• Your assignment:
Down to the last line, set down the material below exactly; skip the pictures.

━━ Extracted data ━━

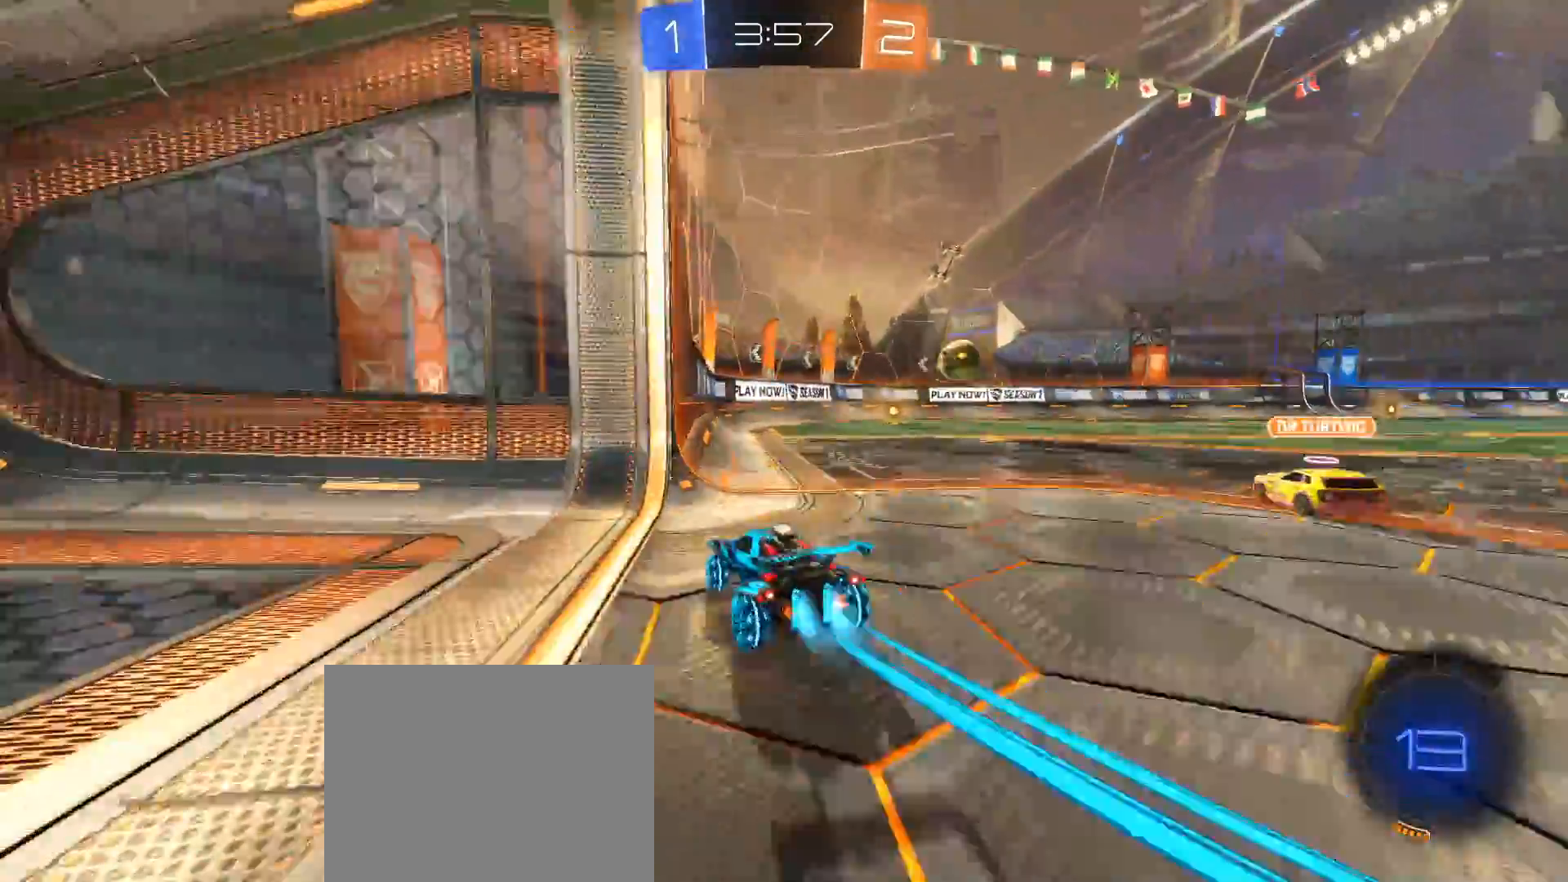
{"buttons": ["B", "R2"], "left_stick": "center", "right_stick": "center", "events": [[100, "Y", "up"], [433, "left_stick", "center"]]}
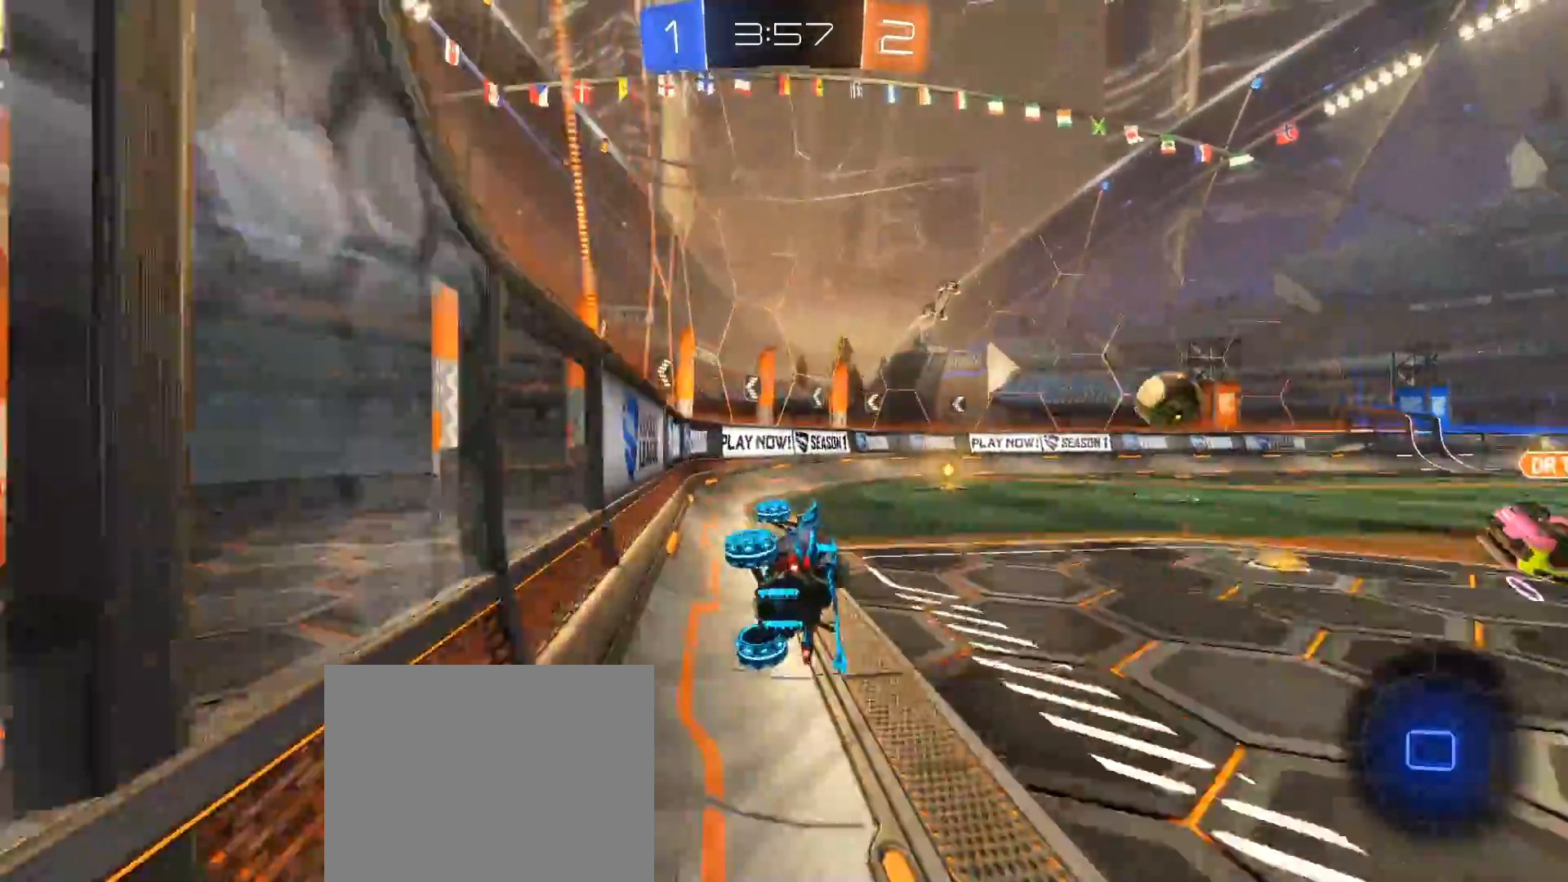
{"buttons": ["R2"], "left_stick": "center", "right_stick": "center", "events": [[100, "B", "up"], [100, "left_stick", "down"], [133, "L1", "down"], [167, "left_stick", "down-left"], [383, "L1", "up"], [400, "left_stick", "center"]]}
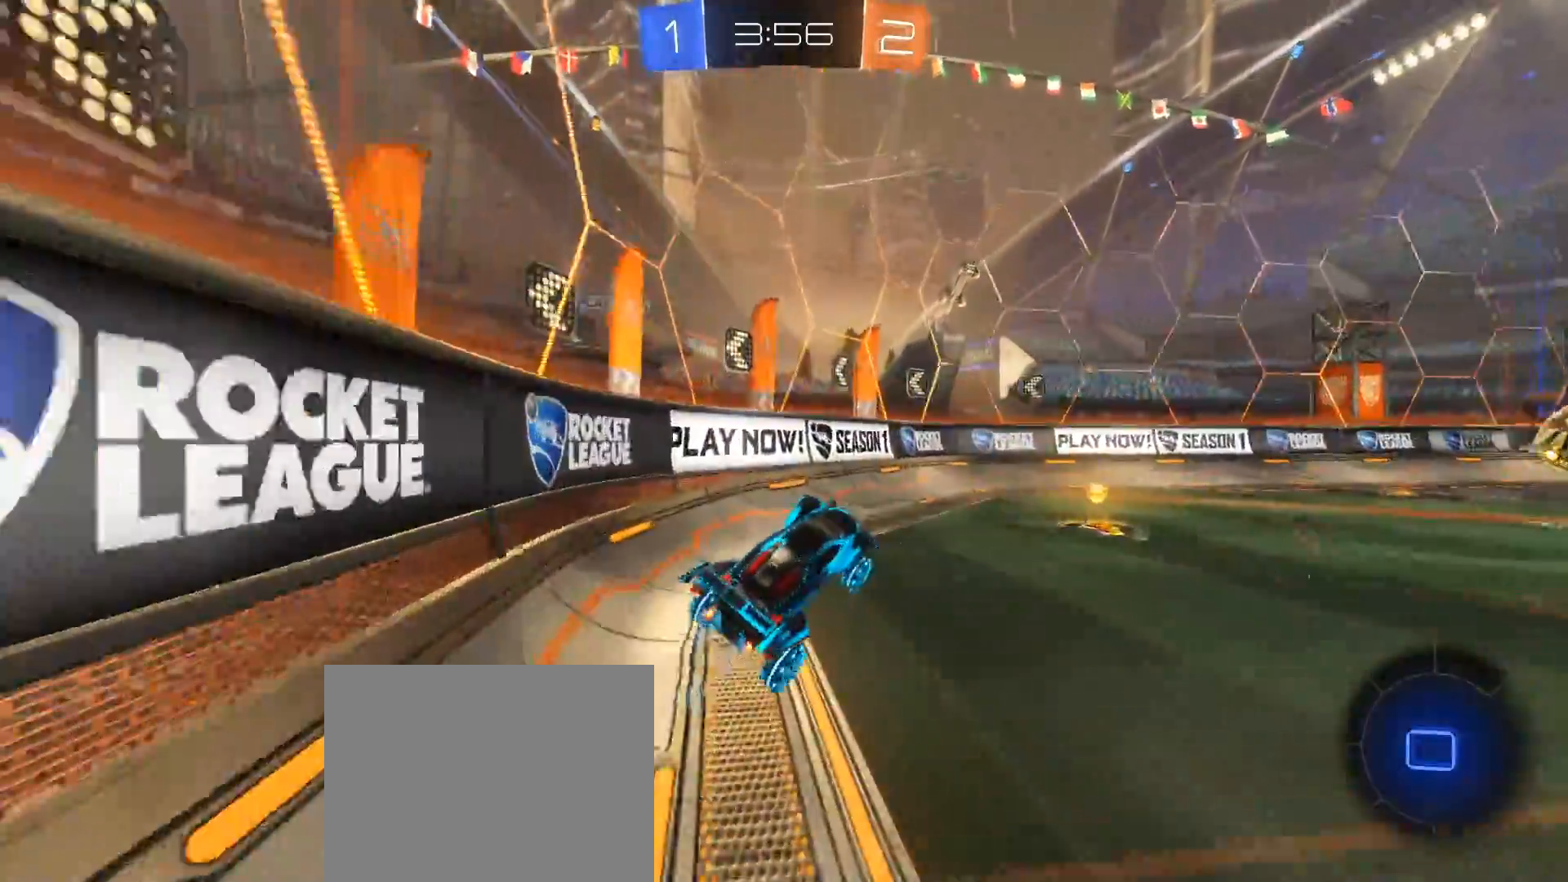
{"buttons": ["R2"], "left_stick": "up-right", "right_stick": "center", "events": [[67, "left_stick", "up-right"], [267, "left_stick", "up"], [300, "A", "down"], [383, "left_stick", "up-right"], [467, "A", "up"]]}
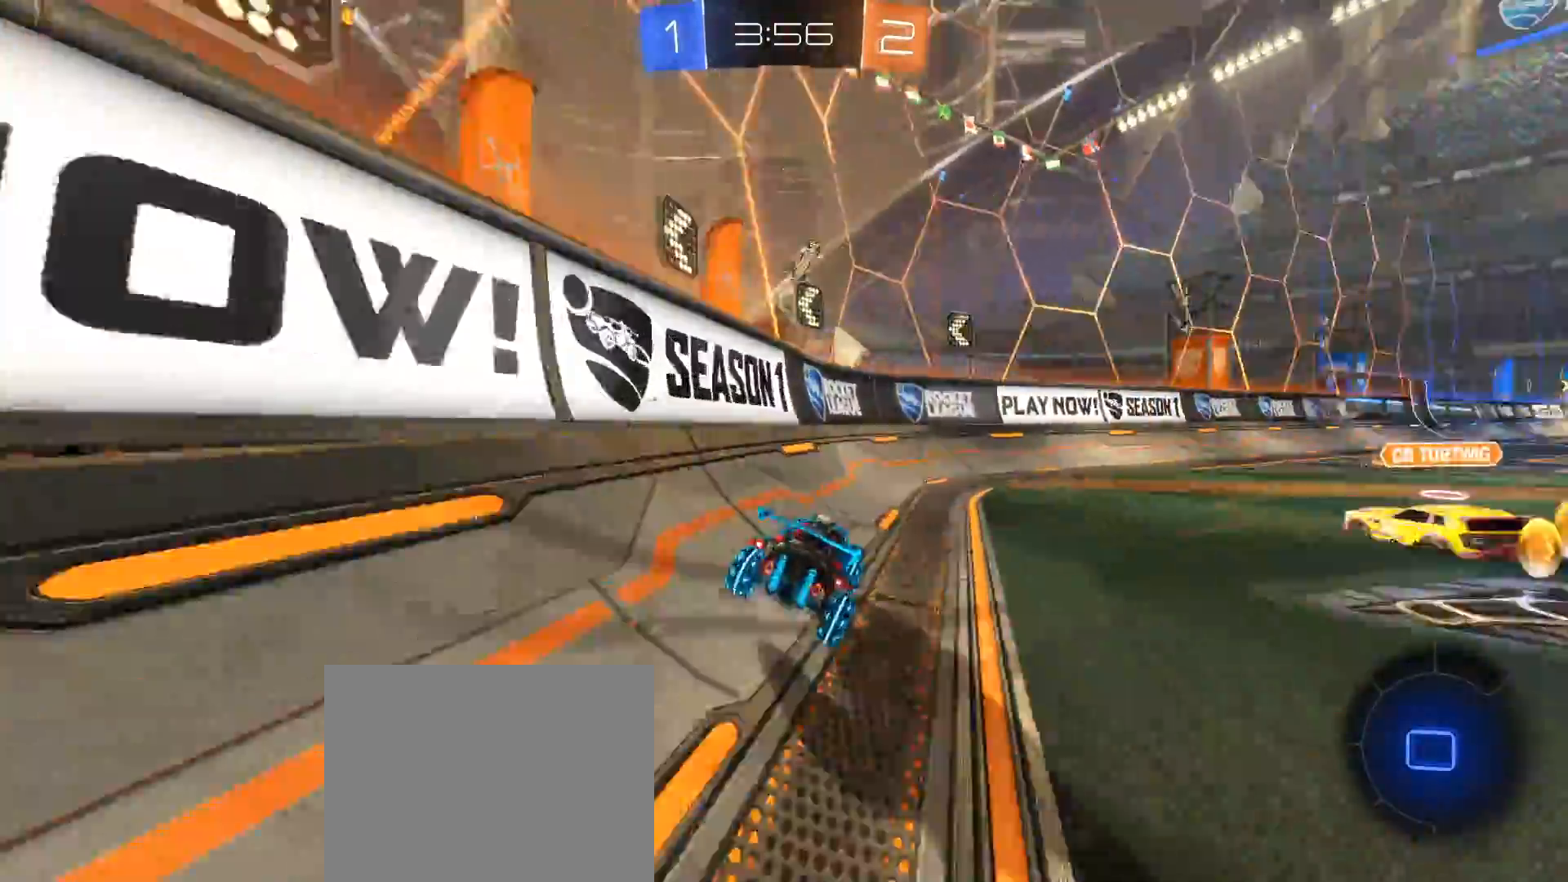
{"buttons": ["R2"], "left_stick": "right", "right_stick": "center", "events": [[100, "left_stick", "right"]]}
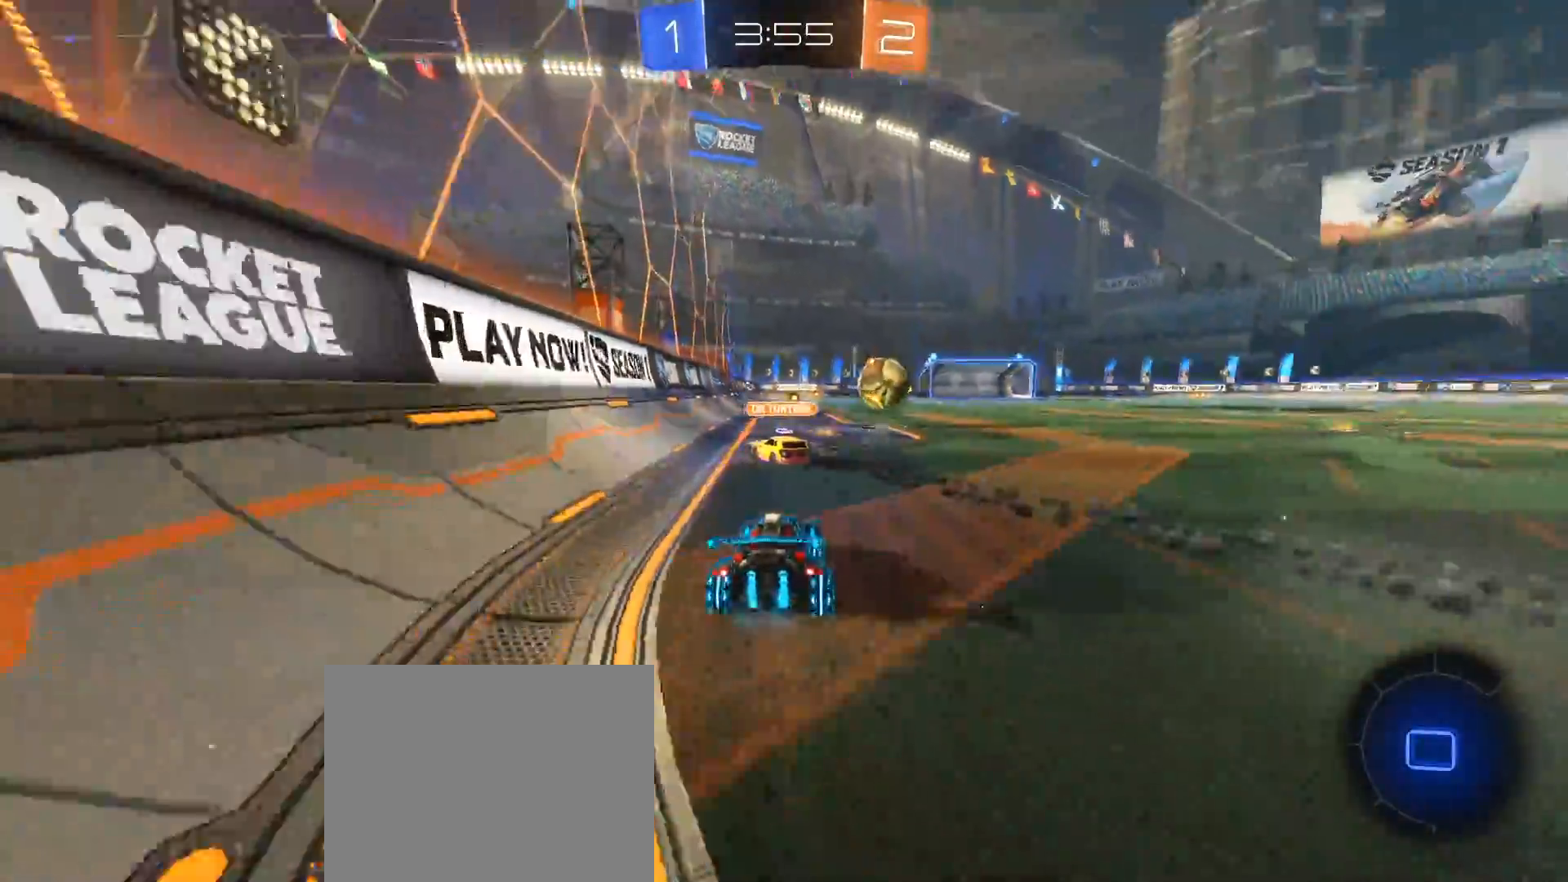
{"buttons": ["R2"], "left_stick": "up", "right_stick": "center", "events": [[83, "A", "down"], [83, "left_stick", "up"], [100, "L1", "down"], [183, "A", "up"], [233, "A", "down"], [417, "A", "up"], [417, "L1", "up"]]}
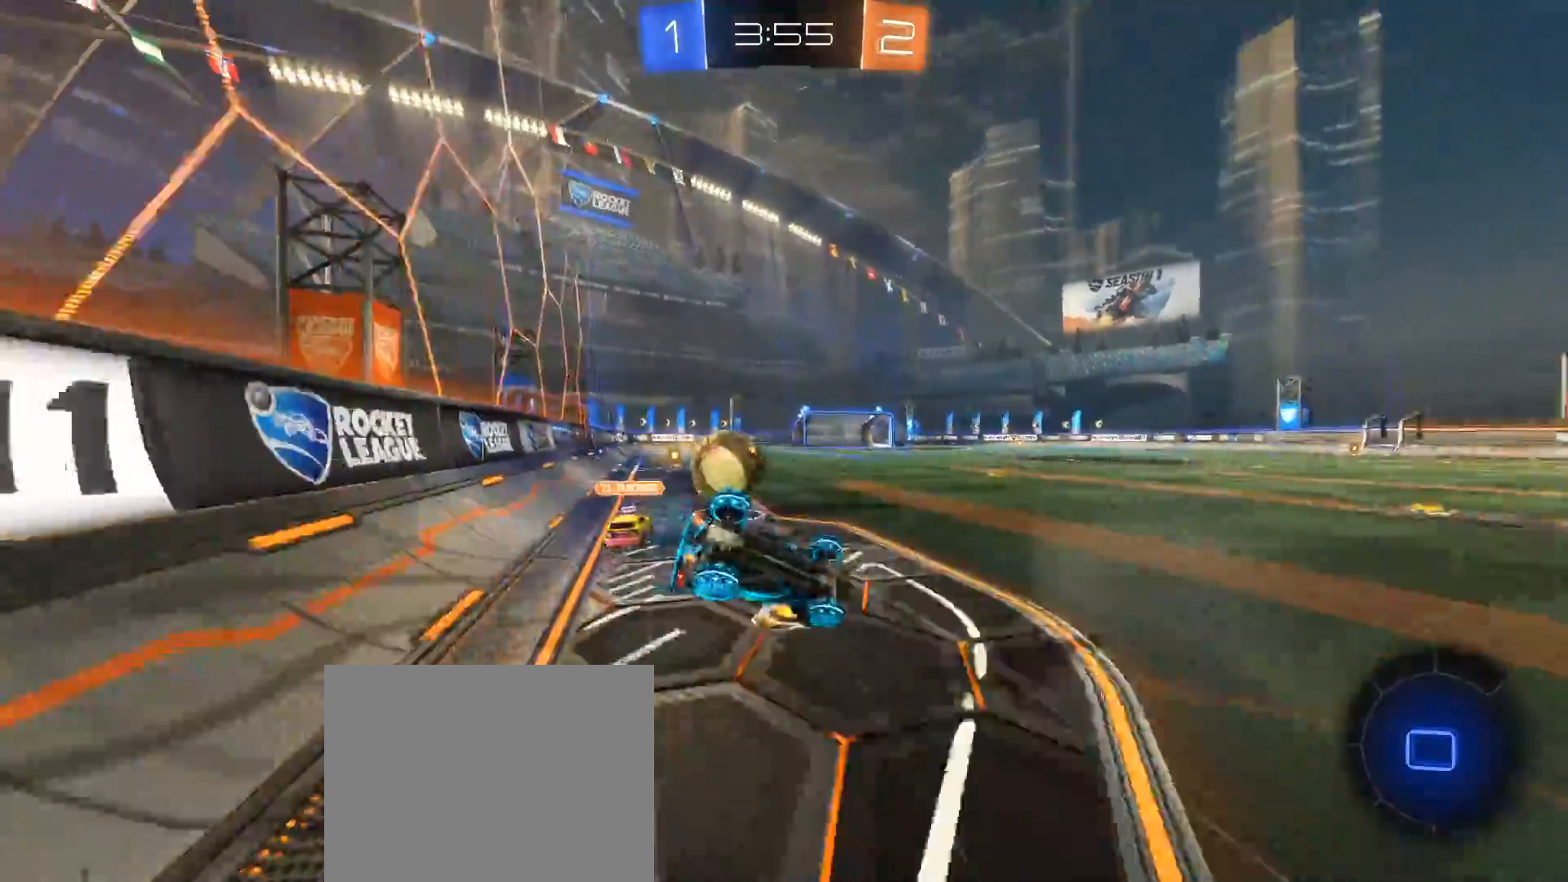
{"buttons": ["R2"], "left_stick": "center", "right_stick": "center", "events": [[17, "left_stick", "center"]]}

━━━

• Response below:
{"buttons": ["B", "R2"], "left_stick": "center", "right_stick": "center", "events": [[100, "Y", "up"], [433, "left_stick", "center"]]}
{"buttons": ["R2"], "left_stick": "center", "right_stick": "center", "events": [[100, "B", "up"], [100, "left_stick", "down"], [133, "L1", "down"], [167, "left_stick", "down-left"], [383, "L1", "up"], [400, "left_stick", "center"]]}
{"buttons": ["R2"], "left_stick": "up-right", "right_stick": "center", "events": [[67, "left_stick", "up-right"], [267, "left_stick", "up"], [300, "A", "down"], [383, "left_stick", "up-right"], [467, "A", "up"]]}
{"buttons": ["R2"], "left_stick": "right", "right_stick": "center", "events": [[100, "left_stick", "right"]]}
{"buttons": ["R2"], "left_stick": "up", "right_stick": "center", "events": [[83, "A", "down"], [83, "left_stick", "up"], [100, "L1", "down"], [183, "A", "up"], [233, "A", "down"], [417, "A", "up"], [417, "L1", "up"]]}
{"buttons": ["R2"], "left_stick": "center", "right_stick": "center", "events": [[17, "left_stick", "center"]]}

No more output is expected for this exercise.